-- Data for this exercise --
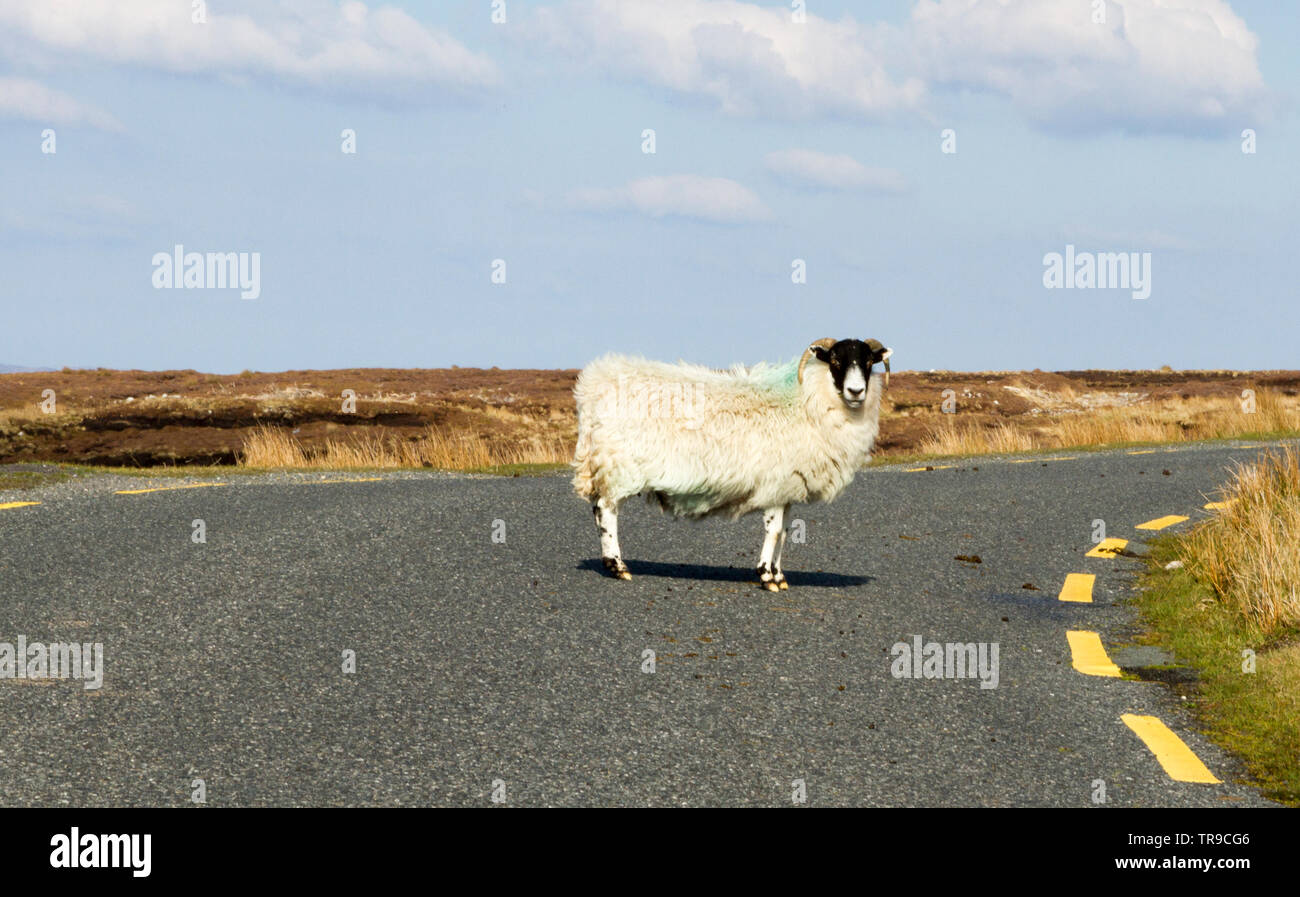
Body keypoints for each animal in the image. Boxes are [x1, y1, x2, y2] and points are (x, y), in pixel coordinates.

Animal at [571, 337, 892, 591]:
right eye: (836, 359)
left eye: (868, 362)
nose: (856, 392)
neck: (805, 400)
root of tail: (594, 383)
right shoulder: (776, 483)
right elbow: (774, 531)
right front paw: (766, 576)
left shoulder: (788, 487)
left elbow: (786, 532)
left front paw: (779, 576)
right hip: (618, 466)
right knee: (606, 510)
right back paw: (618, 566)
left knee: (598, 508)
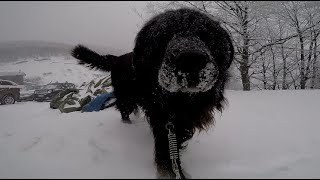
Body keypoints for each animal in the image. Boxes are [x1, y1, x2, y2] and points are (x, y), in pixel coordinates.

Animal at [71, 8, 234, 179]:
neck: (182, 100)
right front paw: (171, 172)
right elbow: (166, 151)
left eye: (205, 34)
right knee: (124, 111)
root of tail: (116, 59)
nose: (191, 59)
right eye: (164, 35)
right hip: (126, 98)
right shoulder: (163, 121)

-- Instructions to follow --
What is needed is a word-for-word restatement of every line from the one with "left eye: (205, 34)" to the end of the entries above.

-- Response area --
left eye: (205, 34)
right knee: (124, 111)
root of tail: (116, 59)
nose: (191, 59)
right eye: (164, 35)
right hip: (126, 98)
right shoulder: (163, 121)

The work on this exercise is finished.